Needless to say, after painting and rearranging I thought to myself "What the heck, why not take everything out of these two closets and organize them as well!" Let's just say I'm headed to the Goodwill after work to make a trunk full of donations! You can ask Justin, at one point in my organizing frenzy I think I said "This is the happiest day of my life!" Obviously that is so far from the truth, but that was what I felt in that instant. It is so freeing and refreshing to get rid of useless stuff and organize the useful stuff so that it can be just that, useful.

I thanked my husband for supporting me in my "won't sleep till this is finished" attitude I've had the past week getting this done. He in turn thanked me for being "the impetus". I'm happy and completely satisfied with how the room turned out. I hate to admit this, but I was even kinda excited to get up at 5:30 this morning just so I could "ellipticise" in the newly created space. I hope the excitement wears off soon...

Wednesday, June 9, 2010

Another round

Well I only had to wait one more day, and let's just say I didn't have to take a test to know that I was NOT pregnant. I'm glad I didn't even buy a test yet and waste time on that. So anyway...

I'm good. It's just fine that the baby making was unsuccessful this month. I must say, at this point, it's much easier to stomach the fact that it just didn't work this time. It was much harder to handle getting a positive test and being pregnant for 2 months and then losing it. So, I really am fine with it.

Like I've said and will continue to live by, God is in control of this and I'm relieved about that. I'm relieved that when it doesn't work out, I know it's for a reason and along the same line, I'll be ecstatic when it does work because I know it's God's will.
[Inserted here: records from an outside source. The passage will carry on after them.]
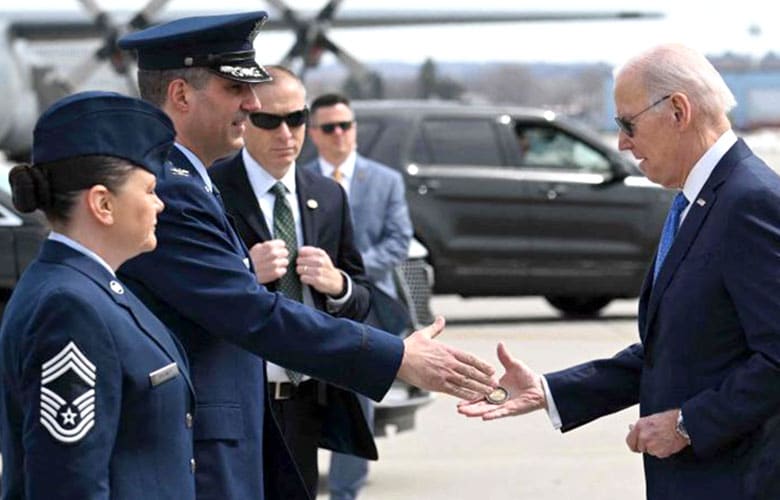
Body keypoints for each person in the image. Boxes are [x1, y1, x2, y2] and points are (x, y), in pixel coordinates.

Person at [116, 12, 496, 500]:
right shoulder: (172, 191)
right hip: (205, 446)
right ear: (182, 95)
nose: (252, 103)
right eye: (237, 89)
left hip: (271, 420)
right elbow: (250, 313)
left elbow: (344, 283)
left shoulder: (194, 181)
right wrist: (396, 355)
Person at [459, 43, 780, 500]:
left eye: (627, 124)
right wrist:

So the counting of days starts all over again. Trying is the fun part anyway, right? ; )

Monday, June 7, 2010

Wait

So the waiting game has been underway. Two days left (hopefully). I plan to update this blog with the results. It has been incredible how the last couple weeks have really changed me. When we first decided to start trying again, I had mixed feelings. Of course I want to be a mom and am so excited for that day to come. But a big part of me was still very nervous about having my past experience with an ectopic pregnancy happen again. For emotional reasons no doubt, but the physical pain it caused as well. I remember at certain points that I really felt like I couldn't handle the pain any more, and I knew I never wanted that to happen again.

Well, my fears have since subsided quite a bit. I've been overly excited to know if the test will say yes. I have my hunches, but part of you always thinks your mind is playing tricks on you because you are biased about the outcome. So we'll see. I of course have long since given this to God. I know He has a plan and always has had one. I am praying that my desire to become a mom is part of that plan He has for me.
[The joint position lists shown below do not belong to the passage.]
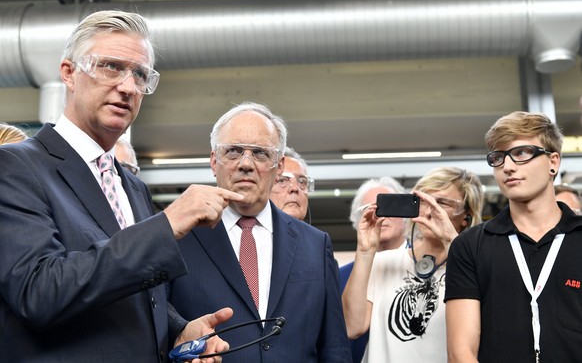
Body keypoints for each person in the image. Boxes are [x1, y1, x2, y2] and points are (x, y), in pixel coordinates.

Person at [0, 10, 245, 362]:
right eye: (111, 66)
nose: (128, 86)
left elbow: (128, 290)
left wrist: (177, 329)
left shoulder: (130, 185)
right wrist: (166, 225)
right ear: (69, 73)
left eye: (140, 74)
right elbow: (39, 291)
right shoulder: (16, 166)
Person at [169, 101, 351, 362]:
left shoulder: (315, 244)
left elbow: (334, 347)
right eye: (233, 151)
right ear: (213, 161)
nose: (246, 163)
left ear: (279, 166)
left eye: (260, 153)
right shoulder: (179, 236)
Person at [446, 111, 582, 363]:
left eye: (521, 153)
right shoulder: (470, 245)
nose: (507, 167)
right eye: (498, 157)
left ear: (553, 162)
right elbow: (460, 353)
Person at [343, 167, 484, 363]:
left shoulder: (477, 269)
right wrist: (365, 252)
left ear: (466, 217)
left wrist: (454, 244)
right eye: (423, 201)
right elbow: (351, 327)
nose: (428, 211)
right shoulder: (384, 262)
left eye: (441, 203)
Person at [338, 176, 407, 362]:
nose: (380, 216)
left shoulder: (425, 268)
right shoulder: (340, 277)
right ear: (356, 220)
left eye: (388, 206)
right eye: (368, 209)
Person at [269, 146, 314, 221]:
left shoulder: (317, 233)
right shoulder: (248, 231)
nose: (295, 188)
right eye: (282, 180)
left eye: (302, 182)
Another thing I noticed recently that has changed this time around is the focus of my thoughts. The first time around, all I could think about was "being pregnant" and the excitement and changes that come with that. It was mostly about me. Now the picture is SO MUCH BIGGER than that! I'm much more focused on "being a mom".  How to raise a family, how to stay strong in my faith, how to stay strong in my marriage. How life can work if I stay home to raise my family. God has shown me so many doors and so many families out there who are living proof of what it takes. I've been so encouraged. So here's to the waiting game. Have I mentioned the lessons in patience God continues to teach me...

Thursday, June 3, 2010

Start small

So today I made a goal for myself to create at least one new post a week. So Thursday is the day. If I haven't posted anything else during the week, Thursday will be the day that I force myself to write something. As uncreative as it may turn out, I need to start small and start somewhere in this world of blogging. I love routine. Make that, I eat, sleep and breathe routine. Literally. So since blogging hasn't been part of my routine for all these years, I'm slowly trying to find where and how it will fit. That is all for now. Now it's lunchtime. Like I said, eat routine.